Who can you trust? This was the question that was put to the Australian electorate recently. Although the question was directed towards a political party inevitably it became associated with a parallel question of “which leader can you trust?”

I have been struck recently by the impact that leaders have on an organisation. I recently participated in the Principal For A Day program promoted by the Australian Council for Educational Research and spent half a day in a small primary school. I was amazed by the impact that the principal had on the whole school community – parents, teachers and students. We have seen the leadership effect played out in the political arena over recent months and have seen the impact that leadership has on organisations – positive and negative.

For those in leadership

So can I encourage those of us who are in leadership positions to be always conscious of the effect we have on those inside our organisation as well as those outside our organisation. The culture of an organisation is usually driven from the top down so it is good to ask how your leadership style impacts on those you lead.

But let’s return to the issue of trust. The Roy Morgan Image of Professions’ Survey for 2013 has some interesting results. At the top of the list, understandably, is the medical profession, then engineers (we need to trust that our buildings and structures are safe) then a mix of education and law enforcement professionals and then accountants and ministers of religion. The next band includes bank managers, lawyers and public opinion pollsters and further down are company directors, executives and journalists. The bottom of the list includes politicians, sales people, advertising people and insurance and stock brokers.

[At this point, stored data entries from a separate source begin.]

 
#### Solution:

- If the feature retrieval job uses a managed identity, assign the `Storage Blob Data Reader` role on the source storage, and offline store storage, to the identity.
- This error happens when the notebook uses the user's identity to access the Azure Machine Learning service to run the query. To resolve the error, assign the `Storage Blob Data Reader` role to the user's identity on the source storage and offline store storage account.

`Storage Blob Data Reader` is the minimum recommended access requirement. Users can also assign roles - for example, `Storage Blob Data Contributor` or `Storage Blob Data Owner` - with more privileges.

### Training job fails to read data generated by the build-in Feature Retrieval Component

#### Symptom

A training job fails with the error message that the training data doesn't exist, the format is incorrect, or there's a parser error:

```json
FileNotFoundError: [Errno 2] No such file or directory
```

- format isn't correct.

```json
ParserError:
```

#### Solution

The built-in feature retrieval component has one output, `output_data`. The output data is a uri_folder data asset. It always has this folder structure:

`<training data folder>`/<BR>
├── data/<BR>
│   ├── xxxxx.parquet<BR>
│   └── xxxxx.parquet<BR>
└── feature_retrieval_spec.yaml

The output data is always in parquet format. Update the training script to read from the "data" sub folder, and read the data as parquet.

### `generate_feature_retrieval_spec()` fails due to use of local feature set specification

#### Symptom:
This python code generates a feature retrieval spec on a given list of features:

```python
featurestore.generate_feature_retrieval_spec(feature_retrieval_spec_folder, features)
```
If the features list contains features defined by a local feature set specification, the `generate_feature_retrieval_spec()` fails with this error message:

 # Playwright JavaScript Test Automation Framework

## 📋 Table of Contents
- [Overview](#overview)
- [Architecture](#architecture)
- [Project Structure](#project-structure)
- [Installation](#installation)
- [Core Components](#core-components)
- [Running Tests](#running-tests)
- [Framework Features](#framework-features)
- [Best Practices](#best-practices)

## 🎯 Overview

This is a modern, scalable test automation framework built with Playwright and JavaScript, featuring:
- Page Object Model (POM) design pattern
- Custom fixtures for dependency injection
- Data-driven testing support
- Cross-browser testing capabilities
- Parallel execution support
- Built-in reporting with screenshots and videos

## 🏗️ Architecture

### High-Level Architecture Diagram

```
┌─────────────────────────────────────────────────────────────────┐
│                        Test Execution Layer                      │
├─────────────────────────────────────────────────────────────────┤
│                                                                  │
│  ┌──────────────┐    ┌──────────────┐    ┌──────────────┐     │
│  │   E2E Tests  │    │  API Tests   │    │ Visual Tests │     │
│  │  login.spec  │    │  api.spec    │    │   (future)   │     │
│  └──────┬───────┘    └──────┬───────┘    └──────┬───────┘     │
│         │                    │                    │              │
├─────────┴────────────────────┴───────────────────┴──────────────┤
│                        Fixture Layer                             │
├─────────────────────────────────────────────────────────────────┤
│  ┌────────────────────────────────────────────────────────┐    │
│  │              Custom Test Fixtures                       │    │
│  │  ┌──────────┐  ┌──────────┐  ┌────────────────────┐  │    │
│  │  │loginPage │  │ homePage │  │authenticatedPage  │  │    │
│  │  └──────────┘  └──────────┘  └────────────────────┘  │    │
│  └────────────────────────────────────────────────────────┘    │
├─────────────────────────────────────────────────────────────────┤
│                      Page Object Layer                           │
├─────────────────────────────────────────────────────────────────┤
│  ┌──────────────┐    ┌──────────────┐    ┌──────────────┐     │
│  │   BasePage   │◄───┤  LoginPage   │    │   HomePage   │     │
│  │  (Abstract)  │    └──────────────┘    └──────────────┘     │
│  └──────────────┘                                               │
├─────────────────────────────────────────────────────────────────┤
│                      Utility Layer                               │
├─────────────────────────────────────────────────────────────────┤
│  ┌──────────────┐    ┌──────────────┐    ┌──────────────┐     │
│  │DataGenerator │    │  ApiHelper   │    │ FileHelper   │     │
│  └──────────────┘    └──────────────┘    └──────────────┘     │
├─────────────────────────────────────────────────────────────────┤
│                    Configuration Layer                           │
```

Of course we are delighted that the accounting profession is regarded by Australians as a trusted profession. But trust is something that is earned and usually takes time to build. Trust can also be broken down or lost overnight. Trust is something that is built from observation and personal experience.

Respecting trust

In order to earn the trust, confidence and respect of our clients we need to demonstrate daily that we have the attributes that lead to trust; qualities like integrity, independence, honesty and of course competence. These qualities are entrenched in the Saward Dawson ethos and reinforced through our training, quality programs and of course through our leadership.

We don’t take our clients’ trust for granted. We are entrusted to advise them on things that make a real difference in their lives: the various aspects of a business that is vital to the future of a family; tax affairs; assurance over financial reports and systems; retirement and superannuation plans; business and personal strategies that will influence their quality of life for years to come.

Neither do we take our leadership responsibilities for granted. We not only have a responsibility to lead and inspire our staff but often we need to lead our clients through, what are for them, unchartered waters. And so leadership plays out internally and externally. This is true for anyone in business.  There are internal and external impacts of leadership and organisational culture.

Trust and leadership – they are important for us and important in any organisation. So who can you trust? You be the judge.